Темпы, однако, изумилась я.
— О-хо-хо, значит, пропала. Бедные родители. Растишь-ребенка, воспитываешь, а потом хлоп — кому-то приглянулись часики золотые на руке. И все — нет девочки. Ужасно, ужасно, — тихо убивалась любительница «Пиквика». — Даша вообще-то здесь не постоянно жила. Забегала после обеда, ночевала в субботу-воскресенье. Родители купили ей эту квартиру, она мне сказала, отец у нее богач, банкир. Но никаких сборищ и пьянок, как это молодые любят. Никогда никого не приглашала.

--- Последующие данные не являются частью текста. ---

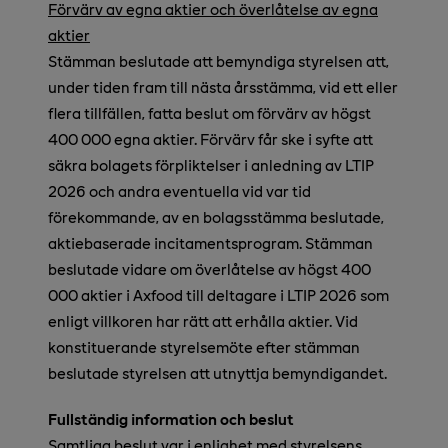
Förvärv av egna aktier och överlåtelse av egna
aktier
Stämman beslutade att bemyndiga styrelsen att,
under tiden fram till nästa årsstämma, vid ett eller
flera tillfällen, fatta beslut om förvärv av högst
400 000 egna aktier. Förvärv får ske i syfte att
säkra bolagets förpliktelser i anledning av LTIP
2026 och andra eventuella vid var tid
förekommande, av en bolagsstämma beslutade,
aktiebaserade incitamentsprogram. Stämman
beslutade vidare om överlåtelse av högst 400
000 aktier i Axfood till deltagare i LTIP 2026 som
enligt villkoren har rätt att erhålla aktier. Vid
konstituerande styrelsemöte efter stämman
beslutade styrelsen att utnyttja bemyndigandet.
Fullständig information och beslut
Samtliga beslut var i enlighet med styrelsens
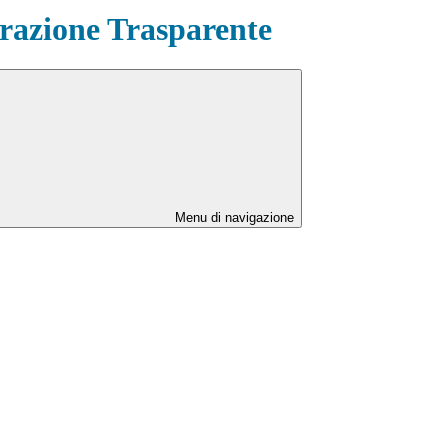
azione Trasparente
Menu di navigazione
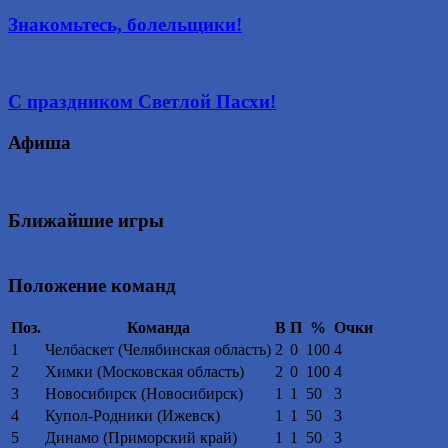
Знакомьтесь, болельщики!
С праздником Светлой Пасхи!
Афиша
Ближайшие игры
Положение команд
Поз.
Команда
В
П
%
Очки
1
Челбаскет (Челябинская область)
2
0
100
4
2
Химки (Московская область)
2
0
100
4
3
Новосибирск (Новосибирск)
1
1
50
3
4
Купол-Родники (Ижевск)
1
1
50
3
5
Динамо (Приморский край)
1
1
50
3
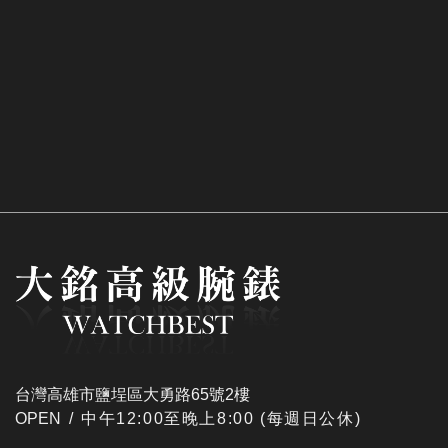
台灣高雄市鹽埕區大勇路65號2樓
OPEN /
​中午12:00至晚上8:00 (每週日公休)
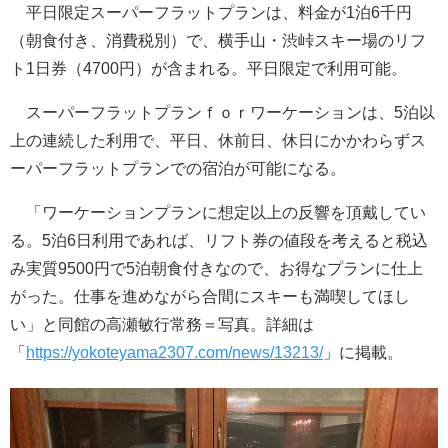
平日限定スーパーフラットプランは、料金が1泊6千円
（朝食付き、消費税別）で、横手山・渋峠スキー場のリフ
ト1日券（4700円）が含まれる。平日限定で利用可能。
スーパーフラットプランｆｏｒワーケーションは、5泊以
上の連続した利用で、平日、休前日、休日にかかわらずス
ーパーフラットプランでの宿泊が可能になる。
「ワーケーションプランに想定以上の反響を頂戴してい
る。5泊6日利用であれば、リフト券の値段を考えると税込
み実質9500円で5泊朝食付きなので、お得なプランに仕上
がった。仕事を進めながら合間にスキーも満喫してほし
い」と同館の高瀬敏行常務＝写真。詳細は
「
https://yokoteyama2307.com/news/13213/
」に掲載。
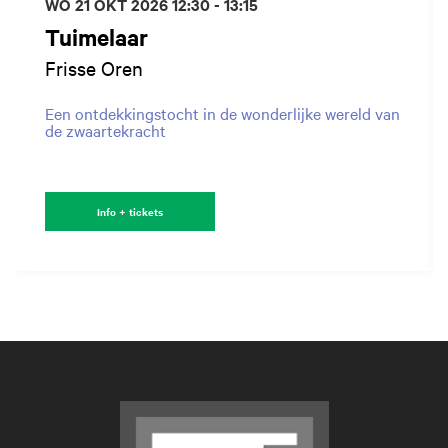
WO 21 OKT 2026
12:30 - 13:15
Tuimelaar
Frisse Oren
Een ontdekkingstocht in de wonderlijke wereld van
de zwaartekracht
Info + tickets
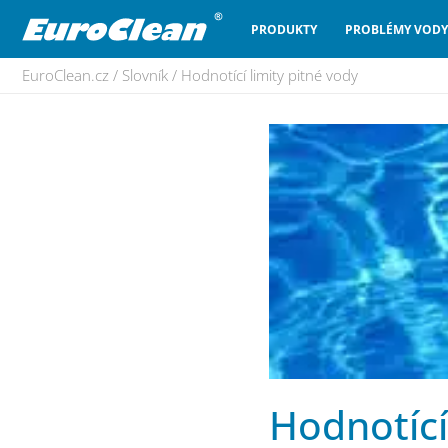
PRODUKTY
PROBLÉMY VODY
EuroClean.cz
/
Slovník
/
Hodnotící limity pitné vody
Hodnotící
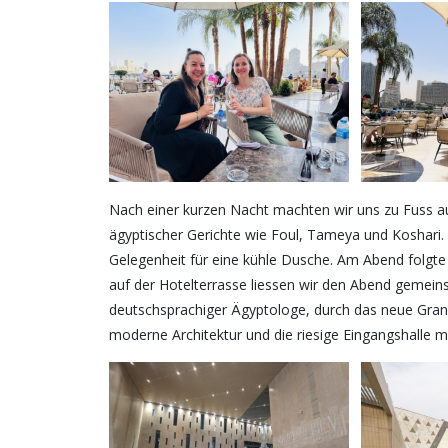
Nach einer kurzen Nacht machten wir uns zu Fuss au
ägyptischer Gerichte wie Foul, Tameya und Koshari.
Gelegenheit für eine kühle Dusche. Am Abend folgte 
auf der Hotelterrasse liessen wir den Abend gemein
deutschsprachiger Ägyptologe, durch das neue Gran
moderne Architektur und die riesige Eingangshalle m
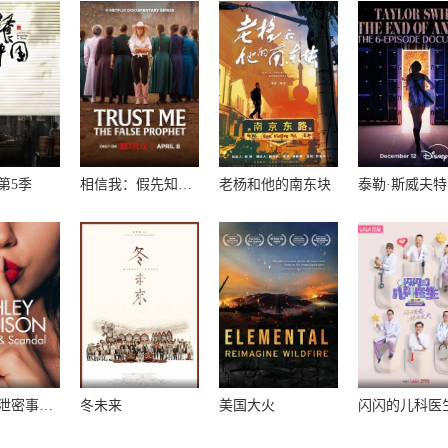
第5季
相信我：假先知真面目
老杨和他的南东块
偷情网站泄密事件：性、谎言与丑闻
冬未来
美国大火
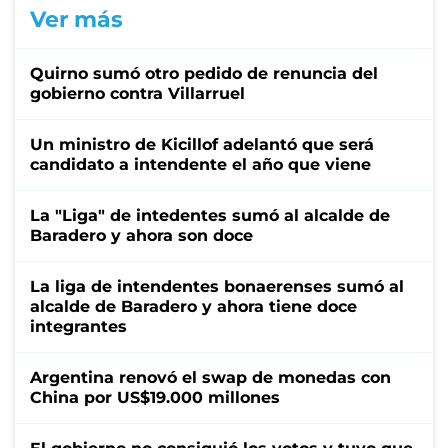
Ver más
Quirno sumó otro pedido de renuncia del
gobierno contra Villarruel
Un ministro de Kicillof adelantó que será
candidato a intendente el año que viene
La "Liga" de intedentes sumó al alcalde de
Baradero y ahora son doce
La liga de intendentes bonaerenses sumó al
alcalde de Baradero y ahora tiene doce
integrantes
Argentina renovó el swap de monedas con
China por US$19.000 millones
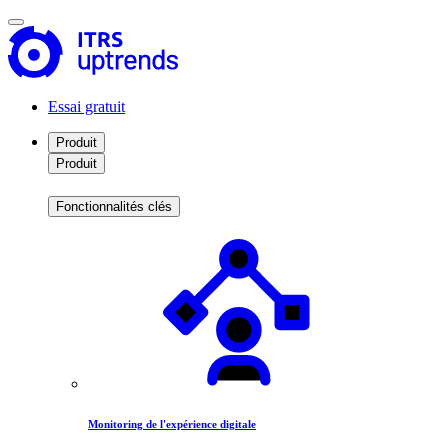
Essai gratuit
Produit
Produit
Fonctionnalités clés
Monitoring de l'expérience digitale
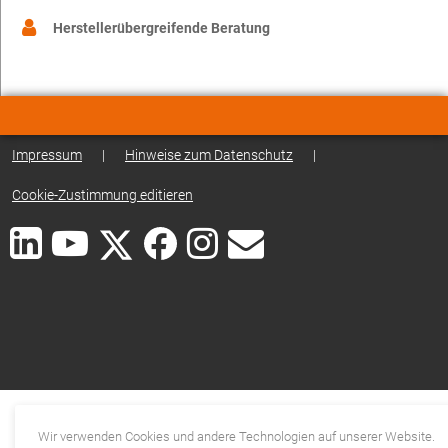
Herstellerübergreifende Beratung
Impressum
|
Hinweise zum Datenschutz
|
Cookie-Zustimmung editieren
Wir verwenden Cookies und andere Technologien auf unserer Website.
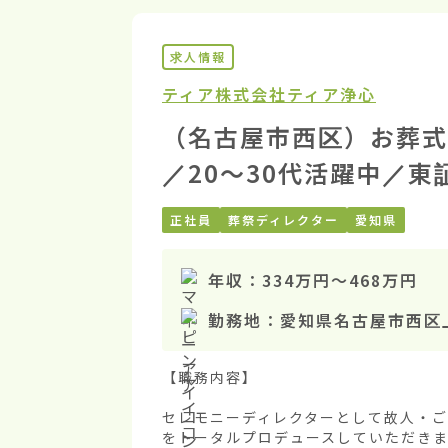
求人情報
ティア株式会社
ティア浄心
（名古屋市西区）お葬式
／20〜30代活躍中／
正社員
葬祭ディレクター
愛知県
年収：
334万円
〜
468万円
勤務地：
愛知県名古屋市西区
【職務内容】

セレモニーディレクターとして故人・
をトータルプロデュースしていただきま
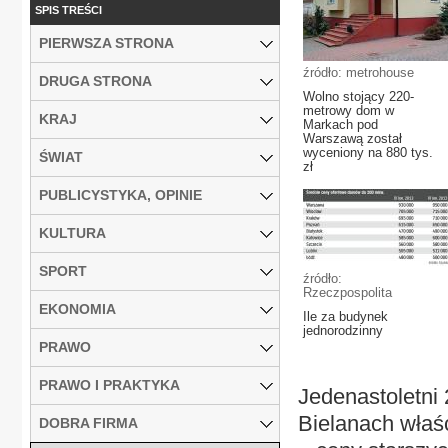
SPIS TREŚCI
PIERWSZA STRONA
źródło: metrohouse
DRUGA STRONA
Wolno stojący 220-
metrowy dom w
KRAJ
Markach pod
Warszawą został
wyceniony na 880 tys.
ŚWIAT
zł
PUBLICYSTYKA, OPINIE
KULTURA
SPORT
źródło:
Rzeczpospolita
EKONOMIA
Ile za budynek
jednorodzinny
PRAWO
PRAWO I PRAKTYKA
Jedenastoletni
Bielanach właśc
DOBRA FIRMA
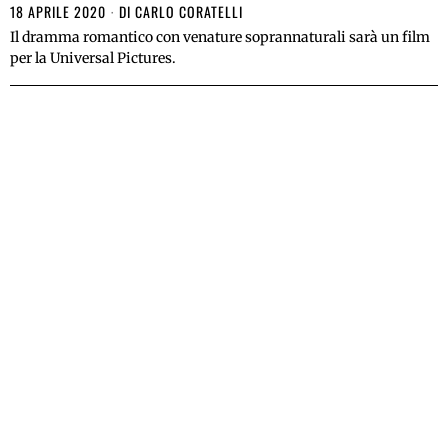
18 APRILE 2020
DI
CARLO CORATELLI
Il dramma romantico con venature soprannaturali sarà un film
per la Universal Pictures.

Очаровательная девочка… Значит, пропала… Давайте покажу ее дверь.
Консьержка выбралась из своего закутка и прошла вперед, а я хитроумно заглянула внутрь ее убежища и увидела на стене приколотую булавкой бумажку с кодом замка: 5578. Эркюль Пуаро в юбке.
Дверь была основательная, хотя и не железная.
— Дашенька и ремонт здесь организовала капитальный. Как она руководила строителями — приятно было посмотреть. Они ходили строем и подметали после себя стружку. А знаете, может быть, она и после пятницы приходила. Я обычно хожу смотреть «Санта-Барбару» наверх, в 127-ю квартиру, может быть, она. и забегала в это время. А то дам вам не правильные сведения…
Теперь меня мучил вопрос, как проникнуть в квартиру.
Во дворе собственного дома меня поджидал сюрприз. Невдалеке от подъезда стояла белая «девятка», и вокруг нее неутомимо нарезал круги Андрей. Судя по отпечаткам в песке, он уже успел накрутить километров тридцать и подтолкнул двух наших дворовых физиков-алкашей (то есть двух спившихся кандидатов физико-математических наук) к рассуждениям о существовании в природе perpetuum mobile.